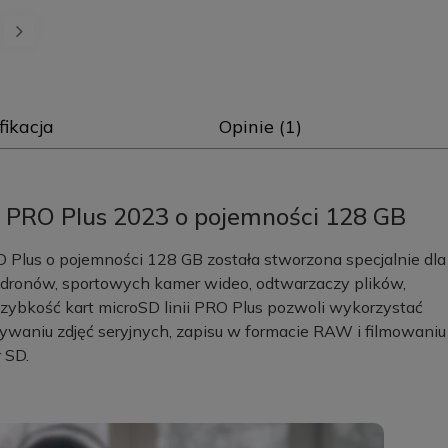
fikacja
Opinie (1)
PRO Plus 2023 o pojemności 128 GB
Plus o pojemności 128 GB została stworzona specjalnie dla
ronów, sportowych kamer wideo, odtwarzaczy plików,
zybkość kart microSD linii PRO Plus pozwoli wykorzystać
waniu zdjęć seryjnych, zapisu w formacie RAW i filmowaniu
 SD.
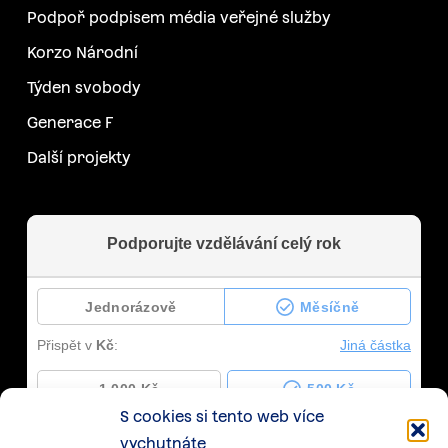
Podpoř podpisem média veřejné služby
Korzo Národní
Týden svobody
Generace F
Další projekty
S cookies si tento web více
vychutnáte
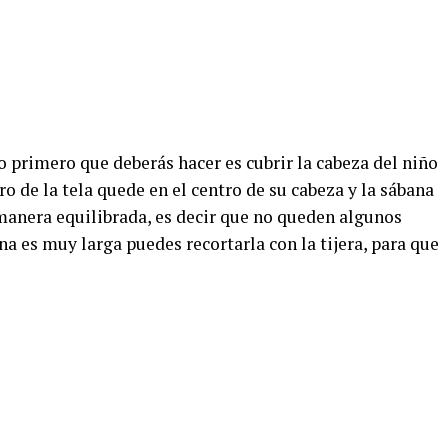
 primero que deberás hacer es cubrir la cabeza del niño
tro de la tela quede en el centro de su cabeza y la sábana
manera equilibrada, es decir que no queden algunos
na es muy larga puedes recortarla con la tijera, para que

━━━━━━━━━━━━━━━━━━━━━━━━━━━━━━

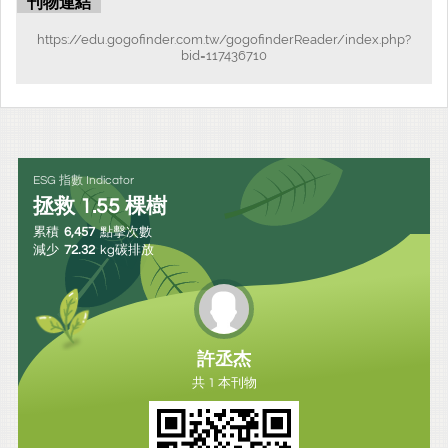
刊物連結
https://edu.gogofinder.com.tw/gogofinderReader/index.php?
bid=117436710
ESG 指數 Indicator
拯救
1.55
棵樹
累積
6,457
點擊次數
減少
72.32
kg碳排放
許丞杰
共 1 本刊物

━━━━━━━━━━━━━━━━━━━━━━━━━━━━━━

PROBLEM REQUIREMENTS ▸ In the listing, find all lines with the string "cabeza" and copy them.

SOLVED PROBLEM ▸
 primero que deberás hacer es cubrir la cabeza del niño
tro de la tela quede en el centro de su cabeza y la sábana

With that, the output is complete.